*EXERCISE GOAL*: When you spot the word "format" in a line of the data below, copy that line.
** Opening DATA UNDER STUDY block **
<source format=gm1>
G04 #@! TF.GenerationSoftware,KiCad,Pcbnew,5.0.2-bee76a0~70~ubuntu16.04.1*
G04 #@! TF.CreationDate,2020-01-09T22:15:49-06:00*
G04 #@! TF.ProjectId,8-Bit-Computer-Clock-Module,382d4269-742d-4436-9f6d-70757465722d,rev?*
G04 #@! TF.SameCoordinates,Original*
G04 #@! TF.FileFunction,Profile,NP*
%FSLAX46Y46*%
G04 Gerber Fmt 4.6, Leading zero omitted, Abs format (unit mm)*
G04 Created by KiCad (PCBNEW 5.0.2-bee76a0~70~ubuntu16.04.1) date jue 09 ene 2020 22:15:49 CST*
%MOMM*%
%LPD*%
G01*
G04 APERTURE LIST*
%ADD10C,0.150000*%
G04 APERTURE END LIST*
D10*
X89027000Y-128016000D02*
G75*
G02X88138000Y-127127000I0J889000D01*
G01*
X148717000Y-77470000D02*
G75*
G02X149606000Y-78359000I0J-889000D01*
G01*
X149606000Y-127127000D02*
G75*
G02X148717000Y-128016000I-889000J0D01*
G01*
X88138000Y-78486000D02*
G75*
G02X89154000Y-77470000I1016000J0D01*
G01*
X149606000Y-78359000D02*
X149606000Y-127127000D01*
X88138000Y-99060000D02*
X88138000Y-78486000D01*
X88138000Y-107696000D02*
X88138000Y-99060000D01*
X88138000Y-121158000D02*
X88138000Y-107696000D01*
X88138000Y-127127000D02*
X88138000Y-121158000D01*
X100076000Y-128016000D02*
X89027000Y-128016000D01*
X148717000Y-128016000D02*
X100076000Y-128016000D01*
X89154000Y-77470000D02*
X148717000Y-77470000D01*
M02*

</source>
** Closing DATA UNDER STUDY block **
** Opening DATA UNDER STUDY block **
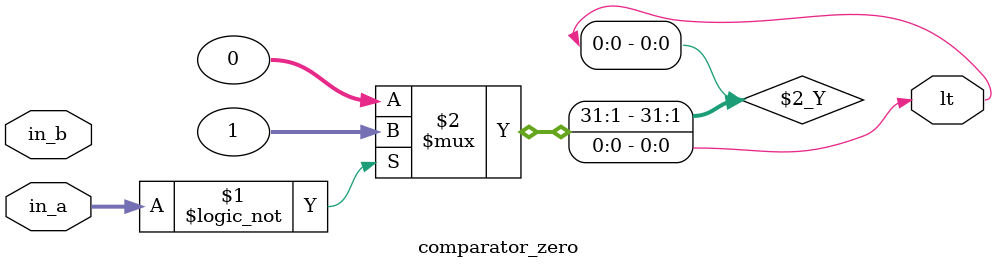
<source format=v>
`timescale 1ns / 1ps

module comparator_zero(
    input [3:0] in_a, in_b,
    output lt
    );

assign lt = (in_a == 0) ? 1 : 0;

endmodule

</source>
** Closing DATA UNDER STUDY block **
*ANSWER FOR THE TASK*:
<source format=gm1>
G04 Gerber Fmt 4.6, Leading zero omitted, Abs format (unit mm)*
<source format=v>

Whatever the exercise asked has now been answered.